BEGIN

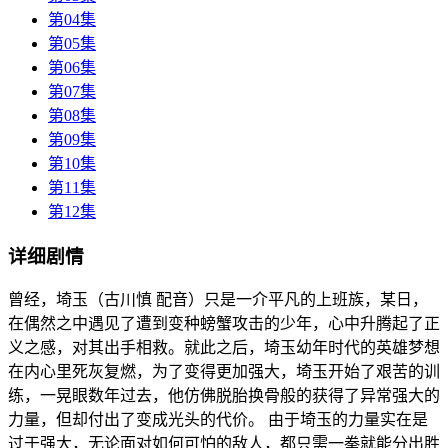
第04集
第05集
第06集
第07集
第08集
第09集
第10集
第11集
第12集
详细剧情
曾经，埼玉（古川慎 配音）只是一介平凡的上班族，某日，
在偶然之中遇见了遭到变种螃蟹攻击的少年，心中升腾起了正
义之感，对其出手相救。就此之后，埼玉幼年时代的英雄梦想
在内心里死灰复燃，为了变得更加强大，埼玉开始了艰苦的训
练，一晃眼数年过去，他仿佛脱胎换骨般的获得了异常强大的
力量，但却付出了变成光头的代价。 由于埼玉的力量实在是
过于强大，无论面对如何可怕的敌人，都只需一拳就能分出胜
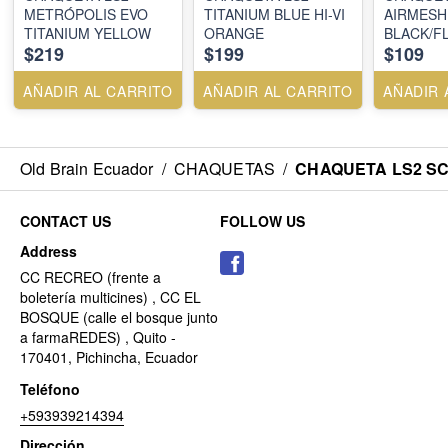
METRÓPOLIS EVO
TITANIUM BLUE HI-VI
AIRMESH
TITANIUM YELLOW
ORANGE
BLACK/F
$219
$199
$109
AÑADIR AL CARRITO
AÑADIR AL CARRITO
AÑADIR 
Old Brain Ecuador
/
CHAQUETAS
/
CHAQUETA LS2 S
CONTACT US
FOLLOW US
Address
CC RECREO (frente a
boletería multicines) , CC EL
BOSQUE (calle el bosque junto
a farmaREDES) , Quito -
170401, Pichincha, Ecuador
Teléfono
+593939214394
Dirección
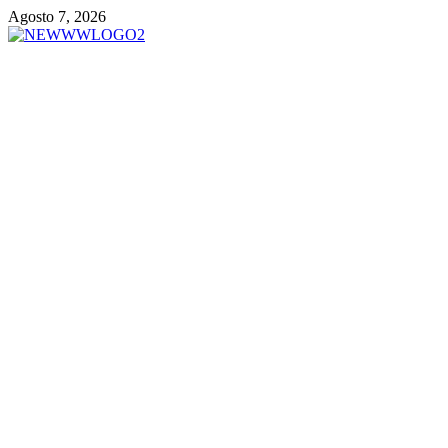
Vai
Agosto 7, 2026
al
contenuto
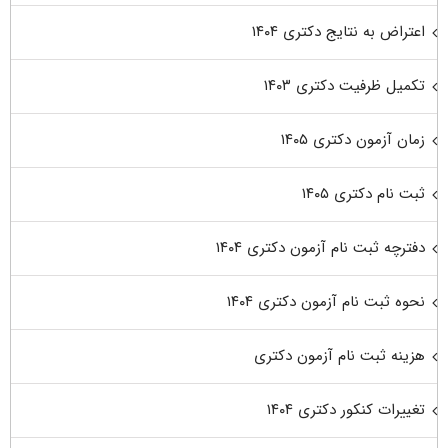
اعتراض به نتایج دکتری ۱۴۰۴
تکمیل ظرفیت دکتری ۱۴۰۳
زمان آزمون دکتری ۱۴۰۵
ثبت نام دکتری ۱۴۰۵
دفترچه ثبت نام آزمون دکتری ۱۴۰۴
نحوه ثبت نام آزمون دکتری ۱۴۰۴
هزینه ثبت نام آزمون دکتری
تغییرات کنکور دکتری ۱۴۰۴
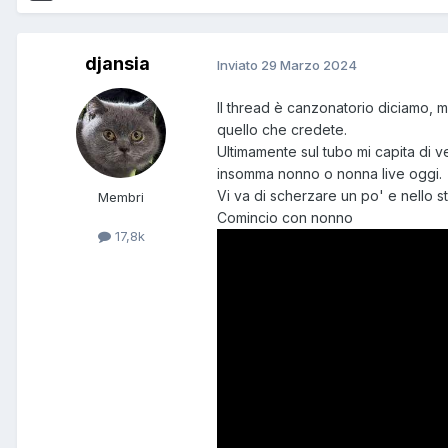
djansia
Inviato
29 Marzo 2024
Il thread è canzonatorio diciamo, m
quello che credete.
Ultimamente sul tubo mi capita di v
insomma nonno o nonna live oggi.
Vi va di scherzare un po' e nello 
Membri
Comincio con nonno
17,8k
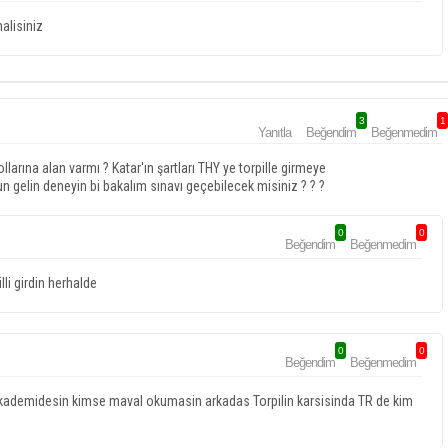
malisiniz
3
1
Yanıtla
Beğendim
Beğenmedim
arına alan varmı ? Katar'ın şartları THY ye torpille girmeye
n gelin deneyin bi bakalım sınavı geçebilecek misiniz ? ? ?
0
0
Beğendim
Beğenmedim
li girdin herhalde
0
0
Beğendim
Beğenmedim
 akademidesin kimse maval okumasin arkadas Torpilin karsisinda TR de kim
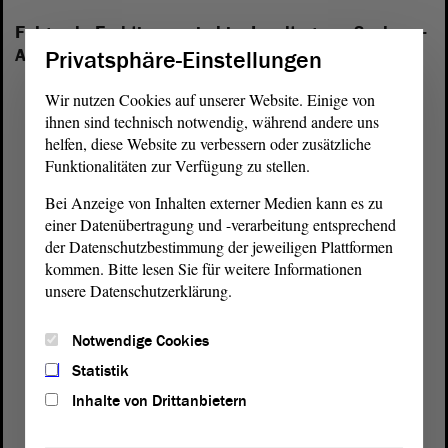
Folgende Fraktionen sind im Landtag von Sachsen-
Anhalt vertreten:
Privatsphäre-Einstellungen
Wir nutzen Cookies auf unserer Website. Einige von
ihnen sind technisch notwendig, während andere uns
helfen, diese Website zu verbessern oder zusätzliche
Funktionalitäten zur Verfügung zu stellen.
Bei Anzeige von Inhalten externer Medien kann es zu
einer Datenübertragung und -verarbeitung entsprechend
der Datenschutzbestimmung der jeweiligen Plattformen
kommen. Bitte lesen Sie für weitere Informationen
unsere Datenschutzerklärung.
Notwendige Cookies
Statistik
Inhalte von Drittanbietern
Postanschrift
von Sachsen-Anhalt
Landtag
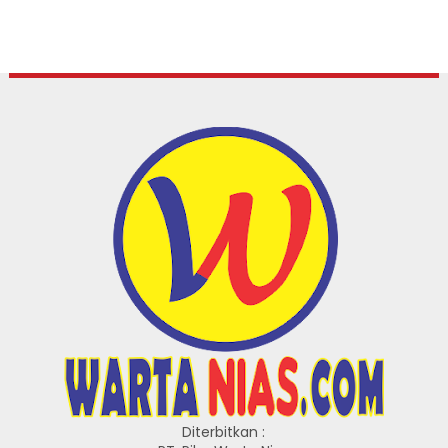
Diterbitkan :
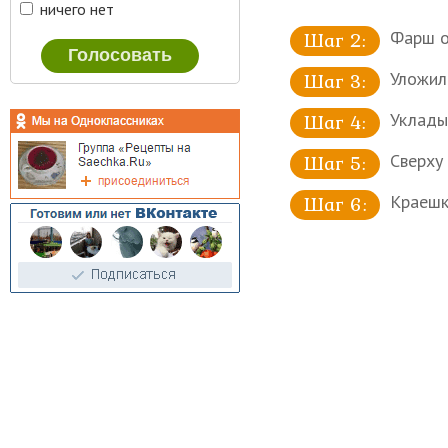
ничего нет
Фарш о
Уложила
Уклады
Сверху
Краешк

END

> _Assigned task_
Render the lines above as a Markdown table with two columns, Number for the row number and Text for the line itself. Skip any blank lines, and omit the pictures from the answer.

> _Answer for the task_
| Number | Text |
|---|---|
| 1 | 第04集 |
| 2 | 第05集 |
| 3 | 第06集 |
| 4 | 第07集 |
| 5 | 第08集 |
| 6 | 第09集 |
| 7 | 第10集 |
| 8 | 第11集 |
| 9 | 第12集 |
| 10 | 详细剧情 |
| 11 | 曾经，埼玉（古川慎 配音）只是一介平凡的上班族，某日， |
| 12 | 在偶然之中遇见了遭到变种螃蟹攻击的少年，心中升腾起了正 |
| 13 | 义之感，对其出手相救。就此之后，埼玉幼年时代的英雄梦想 |
| 14 | 在内心里死灰复燃，为了变得更加强大，埼玉开始了艰苦的训 |
| 15 | 练，一晃眼数年过去，他仿佛脱胎换骨般的获得了异常强大的 |
| 16 | 力量，但却付出了变成光头的代价。 由于埼玉的力量实在是 |
| 17 | 过于强大，无论面对如何可怕的敌人，都只需一拳就能分出胜 |
| 18 | METRÓPOLIS EVO |
| 19 | TITANIUM BLUE HI-VI |
| 20 | AIRMESH |
| 21 | TITANIUM YELLOW |
| 22 | ORANGE |
| 23 | BLACK/F |
| 24 | $219 |
| 25 | $199 |
| 26 | $109 |
| 27 | AÑADIR AL CARRITO |
| 28 | AÑADIR AL CARRITO |
| 29 | AÑADIR  |
| 30 | Old Brain Ecuador |
| 31 | / |
| 32 | CHAQUETAS |
| 33 | / |
| 34 | CHAQUETA LS2 S |
| 35 | CONTACT US |
| 36 | FOLLOW US |
| 37 | Address |
| 38 | CC RECREO (frente a |
| 39 | boletería multicines) , CC EL |
| 40 | BOSQUE (calle el bosque junto |
| 41 | a farmaREDES) , Quito - |
| 42 | 170401, Pichincha, Ecuador |
| 43 | Teléfono |
| 44 | +593939214394 |
| 45 | Dirección |
| 46 | Vai |
| 47 | Agosto 7, 2026 |
| 48 | al |
| 49 | contenuto |
| 50 | اعتراض به نتایج دکتری ۱۴۰۴ |
| 51 | تکمیل ظرفیت دکتری ۱۴۰۳ |
| 52 | زمان آزمون دکتری ۱۴۰۵ |
| 53 | ثبت نام دکتری ۱۴۰۵ |
| 54 | دفترچه ثبت نام آزمون دکتری ۱۴۰۴ |
| 55 | نحوه ثبت نام آزمون دکتری ۱۴۰۴ |
| 56 | هزینه ثبت نام آزمون دکتری |
| 57 | تغییرات کنکور دکتری ۱۴۰۴ |
| 58 | djansia |
| 59 | Inviato |
| 60 | 29 Marzo 2024 |
| 61 | Il thread è canzonatorio diciamo, m |
| 62 | quello che credete. |
| 63 | Ultimamente sul tubo mi capita di v |
| 64 | insomma nonno o nonna live oggi. |
| 65 | Vi va di scherzare un po' e nello  |
| 66 | Membri |
| 67 | Comincio con nonno |
| 68 | 17,8k |
| 69 | malisiniz |
| 70 | 3 |
| 71 | 1 |
| 72 | Yanıtla |
| 73 | Beğendim |
| 74 | Beğenmedim |
| 75 | arına alan varmı ? Katar'ın şartları THY ye torpille girmeye |
| 76 | n gelin deneyin bi bakalım sınavı geçebilecek misiniz ? ? ? |
| 77 | 0 |
| 78 | 0 |
| 79 | Beğendim |
| 80 | Beğenmedim |
| 81 | li girdin herhalde |
| 82 | 0 |
| 83 | 0 |
| 84 | Beğendim |
| 85 | Beğenmedim |
| 86 |  akademidesin kimse maval okumasin arkadas Torpilin karsisinda TR de kim |
| 87 | Folgende Fraktionen sind im Landtag von Sachsen- |
| 88 | Anhalt vertreten: |
| 89 | Privatsphäre-Einstellungen |
| 90 | Wir nutzen Cookies auf unserer Website. Einige von |
| 91 | ihnen sind technisch notwendig, während andere uns |
| 92 | helfen, diese Website zu verbessern oder zusätzliche |
| 93 | Funktionalitäten zur Verfügung zu stellen. |
| 94 | Bei Anzeige von Inhalten externer Medien kann es zu |
| 95 | einer Datenübertragung und -verarbeitung entsprechend |
| 96 | der Datenschutzbestimmung der jeweiligen Plattformen |
| 97 | kommen. Bitte lesen Sie für weitere Informationen |
| 98 | unsere Datenschutzerklärung. |
| 99 | Notwendige Cookies |
| 100 | Statistik |
| 101 | Inhalte von Drittanbietern |
| 102 | Postanschrift |
| 103 | von Sachsen-Anhalt |
| 104 | Landtag |
| 105 | Diterbitkan : |
| 106 | ничего нет |
| 107 | Фарш о |
| 108 | Уложила |
| 109 | Уклады |
| 110 | Сверху |
| 111 | Краешк |